## TASK REQUIREMENTS
Could you repeat each of the following lines word for word?

▽

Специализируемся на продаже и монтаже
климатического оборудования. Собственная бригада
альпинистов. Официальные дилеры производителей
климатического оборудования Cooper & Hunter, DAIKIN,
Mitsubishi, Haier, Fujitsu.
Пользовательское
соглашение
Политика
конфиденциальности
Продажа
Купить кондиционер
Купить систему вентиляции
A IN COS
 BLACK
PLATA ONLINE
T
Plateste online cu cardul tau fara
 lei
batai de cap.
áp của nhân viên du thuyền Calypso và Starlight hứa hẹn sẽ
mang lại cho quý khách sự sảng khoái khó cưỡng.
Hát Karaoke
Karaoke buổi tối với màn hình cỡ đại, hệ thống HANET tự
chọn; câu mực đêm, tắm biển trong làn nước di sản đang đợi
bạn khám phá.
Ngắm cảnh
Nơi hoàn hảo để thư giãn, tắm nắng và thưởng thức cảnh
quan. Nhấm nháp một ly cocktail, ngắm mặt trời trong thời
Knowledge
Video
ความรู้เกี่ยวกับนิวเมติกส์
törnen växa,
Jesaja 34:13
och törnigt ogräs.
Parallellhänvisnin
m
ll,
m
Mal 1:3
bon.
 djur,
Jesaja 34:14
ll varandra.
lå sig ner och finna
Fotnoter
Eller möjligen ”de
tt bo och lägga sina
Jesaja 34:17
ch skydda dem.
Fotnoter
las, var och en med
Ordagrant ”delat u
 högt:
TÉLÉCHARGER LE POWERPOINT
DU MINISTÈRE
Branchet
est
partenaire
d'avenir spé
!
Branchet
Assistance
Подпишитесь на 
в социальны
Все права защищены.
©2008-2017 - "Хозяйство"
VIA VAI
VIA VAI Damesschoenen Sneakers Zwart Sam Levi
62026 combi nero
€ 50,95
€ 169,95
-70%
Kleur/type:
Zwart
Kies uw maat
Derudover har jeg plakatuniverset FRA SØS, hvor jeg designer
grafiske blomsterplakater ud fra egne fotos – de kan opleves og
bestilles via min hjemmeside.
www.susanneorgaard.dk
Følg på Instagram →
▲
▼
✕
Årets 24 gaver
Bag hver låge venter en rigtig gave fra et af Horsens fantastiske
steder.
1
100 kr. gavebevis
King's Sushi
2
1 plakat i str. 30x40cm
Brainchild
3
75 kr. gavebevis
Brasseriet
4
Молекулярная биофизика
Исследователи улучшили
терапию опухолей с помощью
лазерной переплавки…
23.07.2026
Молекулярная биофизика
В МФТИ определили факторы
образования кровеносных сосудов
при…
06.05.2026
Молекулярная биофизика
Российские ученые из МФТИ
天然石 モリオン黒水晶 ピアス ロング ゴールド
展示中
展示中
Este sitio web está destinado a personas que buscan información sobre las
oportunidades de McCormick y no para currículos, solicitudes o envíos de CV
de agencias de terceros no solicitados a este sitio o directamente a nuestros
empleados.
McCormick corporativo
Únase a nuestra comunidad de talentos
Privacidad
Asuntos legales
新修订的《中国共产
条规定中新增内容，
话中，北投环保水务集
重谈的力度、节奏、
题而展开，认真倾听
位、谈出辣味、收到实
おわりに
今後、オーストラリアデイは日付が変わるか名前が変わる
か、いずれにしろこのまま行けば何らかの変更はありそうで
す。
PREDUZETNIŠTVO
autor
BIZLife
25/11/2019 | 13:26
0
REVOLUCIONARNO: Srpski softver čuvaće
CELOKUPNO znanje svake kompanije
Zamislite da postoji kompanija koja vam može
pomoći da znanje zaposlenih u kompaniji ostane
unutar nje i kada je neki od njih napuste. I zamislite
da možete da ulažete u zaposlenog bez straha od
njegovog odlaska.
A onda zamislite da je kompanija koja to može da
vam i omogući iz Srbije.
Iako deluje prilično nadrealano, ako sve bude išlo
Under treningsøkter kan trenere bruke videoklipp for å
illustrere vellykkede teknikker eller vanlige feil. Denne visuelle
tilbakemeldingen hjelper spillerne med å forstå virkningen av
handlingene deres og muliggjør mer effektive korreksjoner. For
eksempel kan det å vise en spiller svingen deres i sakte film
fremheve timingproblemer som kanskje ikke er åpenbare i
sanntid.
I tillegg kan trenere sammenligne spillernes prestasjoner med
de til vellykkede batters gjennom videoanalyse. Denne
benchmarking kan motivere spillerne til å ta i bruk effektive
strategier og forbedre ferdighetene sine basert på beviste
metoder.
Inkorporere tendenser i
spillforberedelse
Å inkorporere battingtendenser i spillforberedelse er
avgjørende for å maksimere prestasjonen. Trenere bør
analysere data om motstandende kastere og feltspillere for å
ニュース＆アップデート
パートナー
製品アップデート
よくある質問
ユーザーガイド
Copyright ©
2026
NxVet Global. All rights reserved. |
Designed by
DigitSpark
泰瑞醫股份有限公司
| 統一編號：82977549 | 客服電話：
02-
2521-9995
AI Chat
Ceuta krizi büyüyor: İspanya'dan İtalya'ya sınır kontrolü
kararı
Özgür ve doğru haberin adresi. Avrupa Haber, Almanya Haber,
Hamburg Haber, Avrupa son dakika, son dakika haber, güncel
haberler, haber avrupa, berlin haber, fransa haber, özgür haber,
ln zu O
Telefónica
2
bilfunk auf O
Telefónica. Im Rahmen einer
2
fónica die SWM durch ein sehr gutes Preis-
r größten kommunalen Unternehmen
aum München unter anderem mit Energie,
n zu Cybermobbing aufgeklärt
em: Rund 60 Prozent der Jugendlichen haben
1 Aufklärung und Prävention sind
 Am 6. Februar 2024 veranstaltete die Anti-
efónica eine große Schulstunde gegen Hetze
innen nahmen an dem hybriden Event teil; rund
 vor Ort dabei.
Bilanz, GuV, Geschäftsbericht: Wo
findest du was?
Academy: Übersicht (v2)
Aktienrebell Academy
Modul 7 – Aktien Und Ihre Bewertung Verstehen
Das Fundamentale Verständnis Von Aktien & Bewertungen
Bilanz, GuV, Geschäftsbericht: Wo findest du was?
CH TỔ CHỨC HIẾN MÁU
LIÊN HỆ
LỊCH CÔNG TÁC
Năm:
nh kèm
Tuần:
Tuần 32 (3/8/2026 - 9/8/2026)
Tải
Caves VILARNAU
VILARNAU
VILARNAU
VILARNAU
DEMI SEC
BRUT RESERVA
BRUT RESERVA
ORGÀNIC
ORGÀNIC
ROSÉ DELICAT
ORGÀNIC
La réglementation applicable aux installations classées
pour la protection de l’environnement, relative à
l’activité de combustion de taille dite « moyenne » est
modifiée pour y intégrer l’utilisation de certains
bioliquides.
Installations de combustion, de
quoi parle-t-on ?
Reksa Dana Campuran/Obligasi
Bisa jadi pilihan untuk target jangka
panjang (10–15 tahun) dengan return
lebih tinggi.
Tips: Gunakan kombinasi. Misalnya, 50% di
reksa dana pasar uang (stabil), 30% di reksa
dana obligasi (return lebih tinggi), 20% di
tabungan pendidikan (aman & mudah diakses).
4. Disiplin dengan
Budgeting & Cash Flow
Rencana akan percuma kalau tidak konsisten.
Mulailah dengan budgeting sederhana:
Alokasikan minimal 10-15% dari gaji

△

## SOLVED PROBLEM
Специализируемся на продаже и монтаже
климатического оборудования. Собственная бригада
альпинистов. Официальные дилеры производителей
климатического оборудования Cooper & Hunter, DAIKIN,
Mitsubishi, Haier, Fujitsu.
Пользовательское
соглашение
Политика
конфиденциальности
Продажа
Купить кондиционер
Купить систему вентиляции
A IN COS
 BLACK
PLATA ONLINE
T
Plateste online cu cardul tau fara
 lei
batai de cap.
áp của nhân viên du thuyền Calypso và Starlight hứa hẹn sẽ
mang lại cho quý khách sự sảng khoái khó cưỡng.
Hát Karaoke
Karaoke buổi tối với màn hình cỡ đại, hệ thống HANET tự
chọn; câu mực đêm, tắm biển trong làn nước di sản đang đợi
bạn khám phá.
Ngắm cảnh
Nơi hoàn hảo để thư giãn, tắm nắng và thưởng thức cảnh
quan. Nhấm nháp một ly cocktail, ngắm mặt trời trong thời
Knowledge
Video
ความรู้เกี่ยวกับนิวเมติกส์
törnen växa,
Jesaja 34:13
och törnigt ogräs.
Parallellhänvisnin
m
ll,
m
Mal 1:3
bon.
 djur,
Jesaja 34:14
ll varandra.
lå sig ner och finna
Fotnoter
Eller möjligen ”de
tt bo och lägga sina
Jesaja 34:17
ch skydda dem.
Fotnoter
las, var och en med
Ordagrant ”delat u
 högt:
TÉLÉCHARGER LE POWERPOINT
DU MINISTÈRE
Branchet
est
partenaire
d'avenir spé
!
Branchet
Assistance
Подпишитесь на 
в социальны
Все права защищены.
©2008-2017 - "Хозяйство"
VIA VAI
VIA VAI Damesschoenen Sneakers Zwart Sam Levi
62026 combi nero
€ 50,95
€ 169,95
-70%
Kleur/type:
Zwart
Kies uw maat
Derudover har jeg plakatuniverset FRA SØS, hvor jeg designer
grafiske blomsterplakater ud fra egne fotos – de kan opleves og
bestilles via min hjemmeside.
www.susanneorgaard.dk
Følg på Instagram →
▲
▼
✕
Årets 24 gaver
Bag hver låge venter en rigtig gave fra et af Horsens fantastiske
steder.
1
100 kr. gavebevis
King's Sushi
2
1 plakat i str. 30x40cm
Brainchild
3
75 kr. gavebevis
Brasseriet
4
Молекулярная биофизика
Исследователи улучшили
терапию опухолей с помощью
лазерной переплавки…
23.07.2026
Молекулярная биофизика
В МФТИ определили факторы
образования кровеносных сосудов
при…
06.05.2026
Молекулярная биофизика
Российские ученые из МФТИ
天然石 モリオン黒水晶 ピアス ロング ゴールド
展示中
展示中
Este sitio web está destinado a personas que buscan información sobre las
oportunidades de McCormick y no para currículos, solicitudes o envíos de CV
de agencias de terceros no solicitados a este sitio o directamente a nuestros
empleados.
McCormick corporativo
Únase a nuestra comunidad de talentos
Privacidad
Asuntos legales
新修订的《中国共产
条规定中新增内容，
话中，北投环保水务集
重谈的力度、节奏、
题而展开，认真倾听
位、谈出辣味、收到实
おわりに
今後、オーストラリアデイは日付が変わるか名前が変わる
か、いずれにしろこのまま行けば何らかの変更はありそうで
す。
PREDUZETNIŠTVO
autor
BIZLife
25/11/2019 | 13:26
0
REVOLUCIONARNO: Srpski softver čuvaće
CELOKUPNO znanje svake kompanije
Zamislite da postoji kompanija koja vam može
pomoći da znanje zaposlenih u kompaniji ostane
unutar nje i kada je neki od njih napuste. I zamislite
da možete da ulažete u zaposlenog bez straha od
njegovog odlaska.
A onda zamislite da je kompanija koja to može da
vam i omogući iz Srbije.
Iako deluje prilično nadrealano, ako sve bude išlo
Under treningsøkter kan trenere bruke videoklipp for å
illustrere vellykkede teknikker eller vanlige feil. Denne visuelle
tilbakemeldingen hjelper spillerne med å forstå virkningen av
handlingene deres og muliggjør mer effektive korreksjoner. For
eksempel kan det å vise en spiller svingen deres i sakte film
fremheve timingproblemer som kanskje ikke er åpenbare i
sanntid.
I tillegg kan trenere sammenligne spillernes prestasjoner med
de til vellykkede batters gjennom videoanalyse. Denne
benchmarking kan motivere spillerne til å ta i bruk effektive
strategier og forbedre ferdighetene sine basert på beviste
metoder.
Inkorporere tendenser i
spillforberedelse
Å inkorporere battingtendenser i spillforberedelse er
avgjørende for å maksimere prestasjonen. Trenere bør
analysere data om motstandende kastere og feltspillere for å
ニュース＆アップデート
パートナー
製品アップデート
よくある質問
ユーザーガイド
Copyright ©
2026
NxVet Global. All rights reserved. |
Designed by
DigitSpark
泰瑞醫股份有限公司
| 統一編號：82977549 | 客服電話：
02-
2521-9995
AI Chat
Ceuta krizi büyüyor: İspanya'dan İtalya'ya sınır kontrolü
kararı
Özgür ve doğru haberin adresi. Avrupa Haber, Almanya Haber,
Hamburg Haber, Avrupa son dakika, son dakika haber, güncel
haberler, haber avrupa, berlin haber, fransa haber, özgür haber,
ln zu O
Telefónica
2
bilfunk auf O
Telefónica. Im Rahmen einer
2
fónica die SWM durch ein sehr gutes Preis-
r größten kommunalen Unternehmen
aum München unter anderem mit Energie,
n zu Cybermobbing aufgeklärt
em: Rund 60 Prozent der Jugendlichen haben
1 Aufklärung und Prävention sind
 Am 6. Februar 2024 veranstaltete die Anti-
efónica eine große Schulstunde gegen Hetze
innen nahmen an dem hybriden Event teil; rund
 vor Ort dabei.
Bilanz, GuV, Geschäftsbericht: Wo
findest du was?
Academy: Übersicht (v2)
Aktienrebell Academy
Modul 7 – Aktien Und Ihre Bewertung Verstehen
Das Fundamentale Verständnis Von Aktien & Bewertungen
Bilanz, GuV, Geschäftsbericht: Wo findest du was?
CH TỔ CHỨC HIẾN MÁU
LIÊN HỆ
LỊCH CÔNG TÁC
Năm:
nh kèm
Tuần:
Tuần 32 (3/8/2026 - 9/8/2026)
Tải
Caves VILARNAU
VILARNAU
VILARNAU
VILARNAU
DEMI SEC
BRUT RESERVA
BRUT RESERVA
ORGÀNIC
ORGÀNIC
ROSÉ DELICAT
ORGÀNIC
La réglementation applicable aux installations classées
pour la protection de l’environnement, relative à
l’activité de combustion de taille dite « moyenne » est
modifiée pour y intégrer l’utilisation de certains
bioliquides.
Installations de combustion, de
quoi parle-t-on ?
Reksa Dana Campuran/Obligasi
Bisa jadi pilihan untuk target jangka
panjang (10–15 tahun) dengan return
lebih tinggi.
Tips: Gunakan kombinasi. Misalnya, 50% di
reksa dana pasar uang (stabil), 30% di reksa
dana obligasi (return lebih tinggi), 20% di
tabungan pendidikan (aman & mudah diakses).
4. Disiplin dengan
Budgeting & Cash Flow
Rencana akan percuma kalau tidak konsisten.
Mulailah dengan budgeting sederhana:
Alokasikan minimal 10-15% dari gaji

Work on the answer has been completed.